=== WRITTEN TASK ===
Repeat the lines below word for word, starting at the line that contains "example: 100 mm" and ending at the line that contains "The digital caliper reads 102.60 mm", and leave the pictures out of your answer.

=== DATA PROVIDED ===
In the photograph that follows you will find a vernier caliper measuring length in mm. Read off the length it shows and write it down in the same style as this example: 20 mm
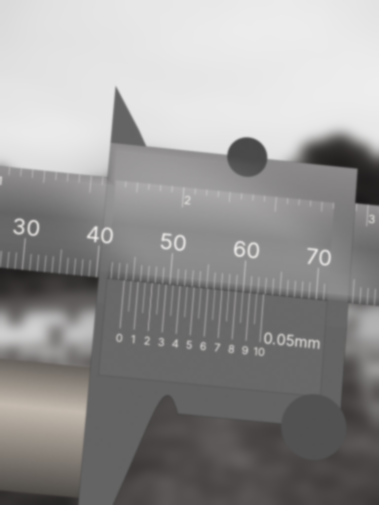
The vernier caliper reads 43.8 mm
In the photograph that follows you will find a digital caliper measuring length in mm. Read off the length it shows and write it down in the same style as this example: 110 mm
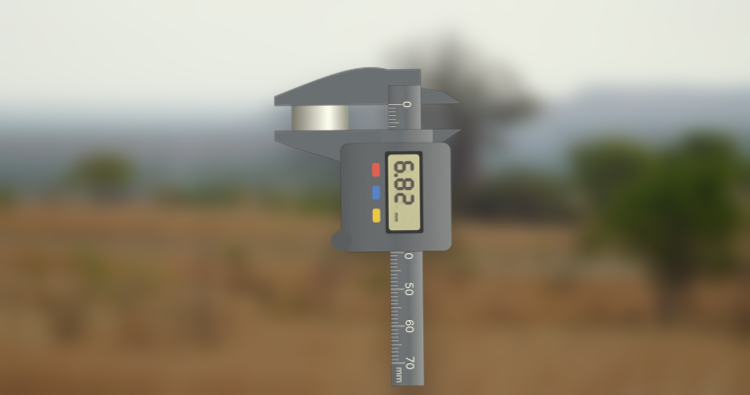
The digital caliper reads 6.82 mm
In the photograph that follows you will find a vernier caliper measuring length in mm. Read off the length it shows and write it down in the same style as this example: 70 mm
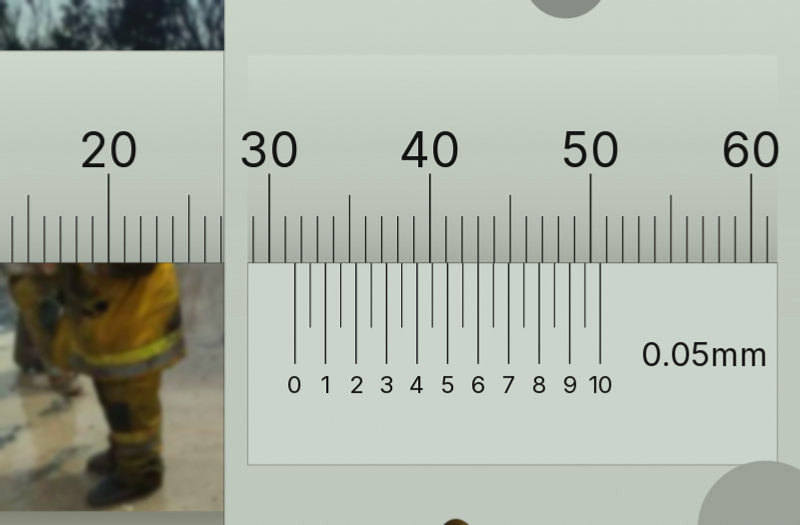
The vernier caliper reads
...
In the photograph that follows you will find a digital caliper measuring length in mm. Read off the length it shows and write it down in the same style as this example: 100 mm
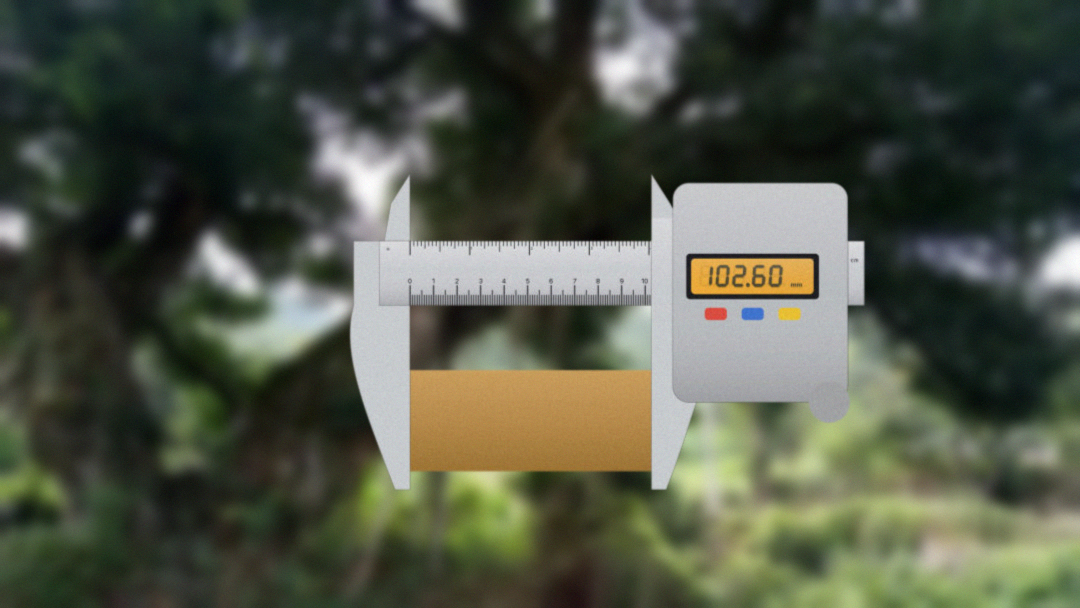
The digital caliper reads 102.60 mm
...
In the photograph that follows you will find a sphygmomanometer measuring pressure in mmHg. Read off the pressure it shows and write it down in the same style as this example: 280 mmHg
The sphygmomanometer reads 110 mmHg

=== COMPLETED TASK ===
In the photograph that follows you will find a digital caliper measuring length in mm. Read off the length it shows and write it down in the same style as this example: 100 mm
The digital caliper reads 102.60 mm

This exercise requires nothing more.